● PROBLEM DESCRIPTION: Can you write out the full text below on the longest common prefix problem, word for word?
-- START OF ARTICLE --
Write a function to find the longest common prefix string amongst an array of strings.

If there is no common prefix, return an empty string "".

Example 1:

Input: strs = [“flower”,”flow”,”flight”]

Output: “fl”

Example 2:

Input: strs = [“dog”,”racecar”,”car”]

Output: “”

Explanation: There is no common prefix among the input strings.

Constraints:

• 1 <= strs.length <= 200
• 0 <= strs[i].length <= 200
• strs[i] consists of only lowercase English letters.

Solution

Intuition

Sort and check for the matching common prefix among the elements.
Sorting will arrange in alphabetical order, so traversing to find the common prefix will be between each two elements can be avioded.

Approach

We are to find the longest common substring, for which, it is supposed that each element will have atleast one common prefix or none at all.
-- END OF ARTICLE --
-- START OF RAW DATA --
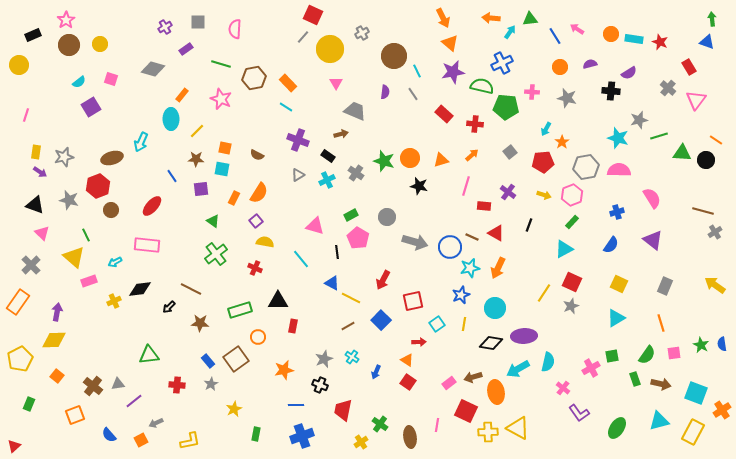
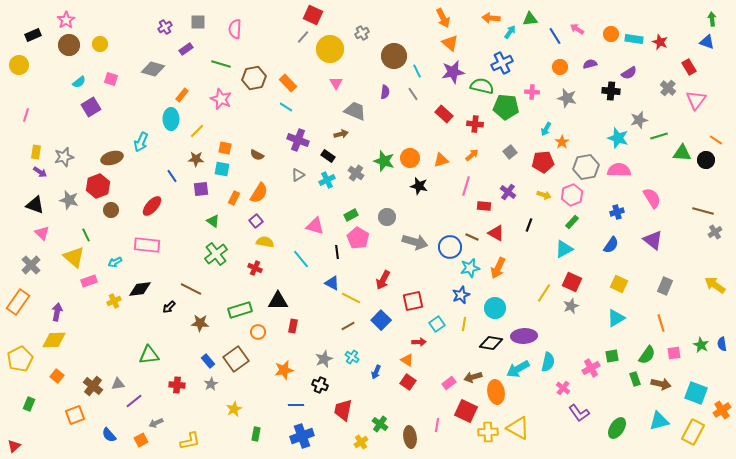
orange circle at (258, 337): moved 5 px up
-- END OF RAW DATA --
● WRITTEN SOLUTION:
Write a function to find the longest common prefix string amongst an array of strings.

If there is no common prefix, return an empty string "".

Example 1:

Input: strs = [“flower”,”flow”,”flight”]

Output: “fl”

Example 2:

Input: strs = [“dog”,”racecar”,”car”]

Output: “”

Explanation: There is no common prefix among the input strings.

Constraints:

• 1 <= strs.length <= 200
• 0 <= strs[i].length <= 200
• strs[i] consists of only lowercase English letters.

Solution

Intuition

Sort and check for the matching common prefix among the elements.
Sorting will arrange in alphabetical order, so traversing to find the common prefix will be between each two elements can be avioded.

Approach

We are to find the longest common substring, for which, it is supposed that each element will have atleast one common prefix or none at all.